PhD Student, Intelligent Systems Program, University of Pittsburgh
26 Aug 2020 - Arun Balajiee
This talk was presented Dr. Bita Akram. The talk was mainly to situate and present her work in the area of CS education and building games that provide supports to acquire the necessary skills. This baiscally involves Learning Analytics for computer science education using Artifical Intelligence. This process involves computer science student modelling using block based programming and a design for the CS curriculm. In the game built by Dr. Bita, specifically the students leanr to use binary numbers and translate binary numbers to decimal form in order to unlock different levels in the game. The game has several such levels which are unlocked by understanding and applying different concepts in computer science, without any prior knowledge. Hence, the students learn by doing by playing the game over multiple levels.
To be able to gauge how much the student learns, the actions of the student in the game is tracked and this data is collected to construct an N-gram model that is based on patterns of actions. Further, the students are clustered into three different tasks based on their actions in these different levels of the game. This way an individual student is anonymized using a collective group of students with similar characteristics, each working on a task with different characteristics.The game logic then uses an LSTM with 5-fold cross validation to be able to cluster students to their designated tasks and take their progress over different slices of time slotted by the different actions they take over the course of the game. This way the student’s change in strategy to play the game and the skills that they learn over the course of playing the game becomes trackable. The second part of talk discussed the methods implemented by Dr. Bita in collaboration with other researchers to support Automated Assessment. The idea of Automated Assemesnt is to generalize the design of a good assessment of computer science students and working with K-12 children to integrate computer science education in their classroom.
Dr. Bita and her collaborators propose a framework that labels the dataset of student’s work in a meaninful ways – that is labelling the student’s good or bad performance based on the known computer science course conditionals and policies. For example, in one of the levels of the game discussed above, the student is expected to implement the block-based program for bubblesort algorithm. This way the student’s understanding of bubble stort algorithm along with their programming abilities can be assessed. The model of automated assessment is adapted from the framework by Grover et al., 2017. The idea is to build an automated assessment framework with integrated task design, domain modelling of computer science and practicie and realizing the type of data (quantitative or qualitative). That is, during the domain modelling using the rubrics and concepts of the computer science curricula, that task related rubrics can also be integrated as a part of the design. To do this, the focal concepts are constructed from the data using Abstract Syntax Trees. An LSTM model is trained to be able to construct this Abstract Syntaxt Tree with structural n-gram based feature engineering. The vertical structure of the Abstract Syntax Tree looks at the hierarchical ordering of different tasks for a rubric and the nodes at the same level of the Abstract Syntax Tree represents the student’s knowledge on the focal concepts. Regression is then used to be able to classify and predict the learning pathway and assessment of students.

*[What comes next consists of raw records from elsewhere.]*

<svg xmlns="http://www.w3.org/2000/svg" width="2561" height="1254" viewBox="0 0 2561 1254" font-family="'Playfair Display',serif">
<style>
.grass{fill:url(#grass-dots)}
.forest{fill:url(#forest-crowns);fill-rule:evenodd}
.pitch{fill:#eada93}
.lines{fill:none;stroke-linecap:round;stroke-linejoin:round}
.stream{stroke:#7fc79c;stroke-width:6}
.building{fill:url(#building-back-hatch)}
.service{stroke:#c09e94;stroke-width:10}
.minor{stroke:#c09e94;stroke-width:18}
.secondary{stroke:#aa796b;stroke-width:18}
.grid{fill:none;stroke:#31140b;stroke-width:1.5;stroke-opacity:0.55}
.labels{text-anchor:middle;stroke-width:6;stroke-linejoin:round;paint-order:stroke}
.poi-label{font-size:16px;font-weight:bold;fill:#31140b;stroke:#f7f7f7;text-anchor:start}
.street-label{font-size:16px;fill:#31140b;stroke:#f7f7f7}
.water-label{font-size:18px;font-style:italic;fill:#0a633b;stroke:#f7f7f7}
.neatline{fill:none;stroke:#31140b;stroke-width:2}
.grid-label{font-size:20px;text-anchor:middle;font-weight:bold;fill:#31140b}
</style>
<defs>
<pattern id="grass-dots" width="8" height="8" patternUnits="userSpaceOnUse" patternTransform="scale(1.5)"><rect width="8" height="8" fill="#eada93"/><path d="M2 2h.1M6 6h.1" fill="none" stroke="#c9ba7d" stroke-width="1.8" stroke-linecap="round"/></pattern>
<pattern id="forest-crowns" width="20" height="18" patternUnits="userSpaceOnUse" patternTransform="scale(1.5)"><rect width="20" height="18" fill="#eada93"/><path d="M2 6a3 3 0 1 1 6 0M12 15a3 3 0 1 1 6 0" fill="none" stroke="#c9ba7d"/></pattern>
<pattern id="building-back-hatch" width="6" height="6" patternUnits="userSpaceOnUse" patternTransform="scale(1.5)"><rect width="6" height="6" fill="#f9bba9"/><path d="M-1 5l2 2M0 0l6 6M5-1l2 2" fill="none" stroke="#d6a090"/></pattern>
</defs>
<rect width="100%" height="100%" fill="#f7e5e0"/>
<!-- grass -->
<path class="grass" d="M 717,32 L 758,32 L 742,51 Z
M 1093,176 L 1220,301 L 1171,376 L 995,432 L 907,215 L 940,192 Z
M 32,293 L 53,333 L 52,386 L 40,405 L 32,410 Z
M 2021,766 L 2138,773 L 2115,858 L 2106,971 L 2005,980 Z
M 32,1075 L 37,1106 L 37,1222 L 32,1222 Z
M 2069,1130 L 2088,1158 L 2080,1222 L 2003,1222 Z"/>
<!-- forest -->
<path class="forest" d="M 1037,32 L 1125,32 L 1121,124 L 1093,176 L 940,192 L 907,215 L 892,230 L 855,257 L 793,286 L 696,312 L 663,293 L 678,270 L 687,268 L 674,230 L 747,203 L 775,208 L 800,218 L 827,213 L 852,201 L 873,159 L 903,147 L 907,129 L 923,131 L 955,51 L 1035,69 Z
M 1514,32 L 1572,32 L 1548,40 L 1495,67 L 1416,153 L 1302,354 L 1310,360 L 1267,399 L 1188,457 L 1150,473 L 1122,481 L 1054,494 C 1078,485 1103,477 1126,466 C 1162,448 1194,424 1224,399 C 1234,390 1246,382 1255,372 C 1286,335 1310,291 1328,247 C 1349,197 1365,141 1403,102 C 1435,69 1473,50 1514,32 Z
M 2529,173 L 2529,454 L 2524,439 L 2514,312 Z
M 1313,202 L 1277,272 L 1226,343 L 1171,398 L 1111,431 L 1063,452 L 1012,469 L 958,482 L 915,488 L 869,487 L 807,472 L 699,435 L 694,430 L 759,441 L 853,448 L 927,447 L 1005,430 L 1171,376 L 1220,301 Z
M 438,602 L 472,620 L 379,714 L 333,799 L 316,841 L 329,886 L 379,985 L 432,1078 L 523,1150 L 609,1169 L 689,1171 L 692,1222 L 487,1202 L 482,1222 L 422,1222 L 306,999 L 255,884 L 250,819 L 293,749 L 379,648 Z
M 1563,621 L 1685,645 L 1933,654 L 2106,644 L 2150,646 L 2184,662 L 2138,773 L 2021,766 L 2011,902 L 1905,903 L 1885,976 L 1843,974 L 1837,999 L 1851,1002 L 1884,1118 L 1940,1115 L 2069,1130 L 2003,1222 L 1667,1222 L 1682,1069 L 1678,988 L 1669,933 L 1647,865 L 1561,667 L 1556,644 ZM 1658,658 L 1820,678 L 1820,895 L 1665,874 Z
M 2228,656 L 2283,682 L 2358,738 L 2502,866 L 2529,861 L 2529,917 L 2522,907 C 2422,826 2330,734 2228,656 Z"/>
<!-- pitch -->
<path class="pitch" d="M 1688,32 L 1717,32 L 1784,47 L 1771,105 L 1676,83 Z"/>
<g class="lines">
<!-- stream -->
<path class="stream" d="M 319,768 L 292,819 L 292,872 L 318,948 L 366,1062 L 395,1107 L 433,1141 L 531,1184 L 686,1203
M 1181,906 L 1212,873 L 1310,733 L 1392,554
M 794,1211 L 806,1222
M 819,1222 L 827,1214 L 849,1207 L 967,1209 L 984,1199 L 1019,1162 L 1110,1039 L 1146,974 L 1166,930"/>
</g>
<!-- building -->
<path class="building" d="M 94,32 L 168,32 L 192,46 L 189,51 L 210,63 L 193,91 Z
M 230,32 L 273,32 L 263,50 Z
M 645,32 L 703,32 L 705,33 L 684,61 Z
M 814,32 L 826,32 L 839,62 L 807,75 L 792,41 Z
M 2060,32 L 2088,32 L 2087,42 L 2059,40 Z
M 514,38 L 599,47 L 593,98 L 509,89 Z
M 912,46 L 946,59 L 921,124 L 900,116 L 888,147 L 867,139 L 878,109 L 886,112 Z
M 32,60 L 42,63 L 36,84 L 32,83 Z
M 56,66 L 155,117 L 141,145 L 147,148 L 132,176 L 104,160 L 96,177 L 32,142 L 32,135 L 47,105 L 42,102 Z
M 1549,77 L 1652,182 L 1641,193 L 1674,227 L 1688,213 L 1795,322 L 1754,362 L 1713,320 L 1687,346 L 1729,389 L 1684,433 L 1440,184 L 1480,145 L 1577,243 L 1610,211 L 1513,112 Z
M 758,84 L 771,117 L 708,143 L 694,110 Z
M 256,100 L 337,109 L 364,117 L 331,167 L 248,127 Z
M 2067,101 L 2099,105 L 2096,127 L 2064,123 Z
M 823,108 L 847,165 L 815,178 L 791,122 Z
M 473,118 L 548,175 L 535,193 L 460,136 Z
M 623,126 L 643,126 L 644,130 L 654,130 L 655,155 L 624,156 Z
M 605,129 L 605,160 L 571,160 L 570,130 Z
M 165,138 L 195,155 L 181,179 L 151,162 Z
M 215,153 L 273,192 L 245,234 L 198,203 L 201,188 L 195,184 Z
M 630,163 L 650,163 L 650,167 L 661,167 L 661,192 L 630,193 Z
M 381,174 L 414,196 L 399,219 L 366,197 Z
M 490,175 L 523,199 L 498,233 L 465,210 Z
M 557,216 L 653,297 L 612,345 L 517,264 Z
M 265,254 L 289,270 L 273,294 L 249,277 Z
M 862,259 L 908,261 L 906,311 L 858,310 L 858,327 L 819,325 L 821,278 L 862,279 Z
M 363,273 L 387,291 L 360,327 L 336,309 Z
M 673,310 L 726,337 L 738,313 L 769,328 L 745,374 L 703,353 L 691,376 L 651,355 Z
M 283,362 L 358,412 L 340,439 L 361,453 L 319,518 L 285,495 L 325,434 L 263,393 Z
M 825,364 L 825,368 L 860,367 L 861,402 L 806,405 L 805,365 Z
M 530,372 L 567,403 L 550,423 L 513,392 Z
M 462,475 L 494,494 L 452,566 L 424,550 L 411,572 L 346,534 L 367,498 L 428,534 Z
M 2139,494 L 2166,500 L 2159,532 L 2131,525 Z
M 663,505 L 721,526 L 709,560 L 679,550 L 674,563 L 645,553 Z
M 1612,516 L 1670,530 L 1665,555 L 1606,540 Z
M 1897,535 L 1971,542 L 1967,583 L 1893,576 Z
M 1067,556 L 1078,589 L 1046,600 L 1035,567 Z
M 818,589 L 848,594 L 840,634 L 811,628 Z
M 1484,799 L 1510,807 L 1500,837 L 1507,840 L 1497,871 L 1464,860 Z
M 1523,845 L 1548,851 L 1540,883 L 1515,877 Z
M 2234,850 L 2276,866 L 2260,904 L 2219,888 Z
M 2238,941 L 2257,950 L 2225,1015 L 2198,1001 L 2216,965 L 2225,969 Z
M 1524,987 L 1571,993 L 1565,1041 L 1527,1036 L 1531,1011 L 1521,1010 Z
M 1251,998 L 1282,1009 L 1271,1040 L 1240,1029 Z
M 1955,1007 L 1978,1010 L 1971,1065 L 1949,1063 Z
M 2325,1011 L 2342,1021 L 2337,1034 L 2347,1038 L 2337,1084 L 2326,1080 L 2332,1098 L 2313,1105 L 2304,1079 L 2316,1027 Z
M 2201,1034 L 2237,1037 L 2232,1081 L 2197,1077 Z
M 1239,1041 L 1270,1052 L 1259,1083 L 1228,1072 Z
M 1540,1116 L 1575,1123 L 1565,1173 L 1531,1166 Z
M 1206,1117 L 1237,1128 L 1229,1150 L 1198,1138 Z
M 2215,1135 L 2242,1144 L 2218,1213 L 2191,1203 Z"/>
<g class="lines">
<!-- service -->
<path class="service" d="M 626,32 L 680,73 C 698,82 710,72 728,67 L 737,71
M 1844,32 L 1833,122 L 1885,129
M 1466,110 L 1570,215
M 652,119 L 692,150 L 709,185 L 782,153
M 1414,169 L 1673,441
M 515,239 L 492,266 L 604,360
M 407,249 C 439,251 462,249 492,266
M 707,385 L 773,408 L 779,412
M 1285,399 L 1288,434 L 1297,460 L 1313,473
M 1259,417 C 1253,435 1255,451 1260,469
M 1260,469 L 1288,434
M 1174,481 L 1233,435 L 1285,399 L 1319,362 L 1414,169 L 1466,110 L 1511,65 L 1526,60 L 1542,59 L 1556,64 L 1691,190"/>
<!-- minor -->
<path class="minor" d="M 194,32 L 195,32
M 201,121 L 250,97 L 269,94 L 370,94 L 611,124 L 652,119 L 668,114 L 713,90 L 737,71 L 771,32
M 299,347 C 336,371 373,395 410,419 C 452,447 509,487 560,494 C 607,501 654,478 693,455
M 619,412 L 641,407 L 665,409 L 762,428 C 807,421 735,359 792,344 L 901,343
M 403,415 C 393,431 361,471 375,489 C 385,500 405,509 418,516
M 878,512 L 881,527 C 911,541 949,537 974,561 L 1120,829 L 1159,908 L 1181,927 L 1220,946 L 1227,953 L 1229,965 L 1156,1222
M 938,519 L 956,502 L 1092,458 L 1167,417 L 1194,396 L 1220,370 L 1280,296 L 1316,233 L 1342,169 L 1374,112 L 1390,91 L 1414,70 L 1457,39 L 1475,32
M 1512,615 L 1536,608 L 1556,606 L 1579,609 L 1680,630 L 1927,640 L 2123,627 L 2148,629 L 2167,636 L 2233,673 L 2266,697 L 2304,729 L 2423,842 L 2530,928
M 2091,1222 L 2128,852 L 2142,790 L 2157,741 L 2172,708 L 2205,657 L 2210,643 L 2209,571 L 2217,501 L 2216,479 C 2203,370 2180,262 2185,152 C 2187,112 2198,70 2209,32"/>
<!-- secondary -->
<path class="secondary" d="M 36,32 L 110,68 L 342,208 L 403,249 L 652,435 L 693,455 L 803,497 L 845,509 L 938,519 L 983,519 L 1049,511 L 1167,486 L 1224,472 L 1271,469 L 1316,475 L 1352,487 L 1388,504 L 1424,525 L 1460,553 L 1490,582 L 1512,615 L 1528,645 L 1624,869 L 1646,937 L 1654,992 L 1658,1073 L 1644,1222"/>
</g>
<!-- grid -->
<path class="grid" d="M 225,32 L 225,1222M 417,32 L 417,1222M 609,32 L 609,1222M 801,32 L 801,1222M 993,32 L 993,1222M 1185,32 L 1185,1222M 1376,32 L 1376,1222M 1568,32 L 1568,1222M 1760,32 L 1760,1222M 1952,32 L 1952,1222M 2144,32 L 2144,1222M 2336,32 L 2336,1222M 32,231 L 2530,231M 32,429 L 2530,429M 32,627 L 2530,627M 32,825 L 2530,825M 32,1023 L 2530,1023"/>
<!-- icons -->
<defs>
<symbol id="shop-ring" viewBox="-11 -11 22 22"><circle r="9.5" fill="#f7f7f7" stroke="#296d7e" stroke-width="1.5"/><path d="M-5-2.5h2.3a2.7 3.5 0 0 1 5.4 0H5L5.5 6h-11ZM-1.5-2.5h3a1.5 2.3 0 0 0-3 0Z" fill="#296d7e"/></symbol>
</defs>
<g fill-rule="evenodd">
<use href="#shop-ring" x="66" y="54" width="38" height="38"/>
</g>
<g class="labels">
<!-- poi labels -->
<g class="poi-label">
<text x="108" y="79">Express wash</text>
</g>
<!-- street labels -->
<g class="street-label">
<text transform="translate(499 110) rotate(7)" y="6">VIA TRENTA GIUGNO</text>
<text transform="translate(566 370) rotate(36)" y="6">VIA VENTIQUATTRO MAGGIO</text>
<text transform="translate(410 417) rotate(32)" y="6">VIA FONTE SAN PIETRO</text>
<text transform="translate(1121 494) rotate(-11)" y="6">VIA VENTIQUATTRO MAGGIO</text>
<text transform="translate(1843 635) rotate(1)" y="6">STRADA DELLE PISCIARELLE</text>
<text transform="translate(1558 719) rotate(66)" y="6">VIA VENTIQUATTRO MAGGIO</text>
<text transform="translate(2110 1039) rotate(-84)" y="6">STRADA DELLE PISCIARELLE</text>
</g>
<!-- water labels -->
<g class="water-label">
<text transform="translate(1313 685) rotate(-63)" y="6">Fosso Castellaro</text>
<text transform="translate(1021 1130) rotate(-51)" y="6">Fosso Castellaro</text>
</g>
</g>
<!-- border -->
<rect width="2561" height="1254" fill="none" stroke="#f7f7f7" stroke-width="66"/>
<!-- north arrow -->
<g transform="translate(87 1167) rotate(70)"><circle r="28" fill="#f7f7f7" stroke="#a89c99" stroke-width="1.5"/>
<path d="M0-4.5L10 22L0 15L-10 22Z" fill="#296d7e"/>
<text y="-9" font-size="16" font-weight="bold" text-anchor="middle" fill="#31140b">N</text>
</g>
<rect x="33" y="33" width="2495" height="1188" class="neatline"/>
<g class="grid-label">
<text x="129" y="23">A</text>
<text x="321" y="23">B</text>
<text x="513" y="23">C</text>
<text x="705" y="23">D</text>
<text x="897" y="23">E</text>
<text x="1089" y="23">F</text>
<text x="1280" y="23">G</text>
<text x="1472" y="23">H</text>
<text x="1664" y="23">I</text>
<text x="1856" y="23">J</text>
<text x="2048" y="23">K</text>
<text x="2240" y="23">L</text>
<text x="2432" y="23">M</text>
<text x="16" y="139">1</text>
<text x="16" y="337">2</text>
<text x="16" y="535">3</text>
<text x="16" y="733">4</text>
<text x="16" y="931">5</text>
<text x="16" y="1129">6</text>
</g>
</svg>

From both the presentations by Dr. Bita, I was inspired to extend the interesting topics that I am currently working to be incorporated into a few long term goals of my PhD. By working towards building a more robust educational tool, I could possibly be able to create a learning system that could potentially replace existing education systems. A learning management system with preset curricular goals and assessments would be highly beneficial for students who cannot afford to be in class environments or in cases such as the recent times of COVID-19 where remote learning has become the new normal. Another really interesting aspect to think about here is the idea of making educational games. It is refreshing to see a beneficial application of games for learning after reading research in the past such as video games instilling violence in children. Students like playing games and usually a lot good games such as God of War, Assassin’s Creed, Tomb Raider, Batman: Arkham Asylum, Portal have levels with intriguing puzzles. When young adults play these games, they tend to use a lot of intellectual faculties in cracking these puzzles and going to higher levels of the game. An educational game designed in these lines, but without violent content, with promising results, is indeed a interesting sign of what lies ahead in the future for educational technologies. It is also really amazing to notice that simple n-gram modelling can be possible to encode the information regarding student activities and when coupled with LSTM classifiers as well as regression techniques to be able to implement task based learning and assessments. Overall, I think it was really an intellectually enthralling presentation, with really practical benefits in the field of Human Computer Interaction and Educational Technologies.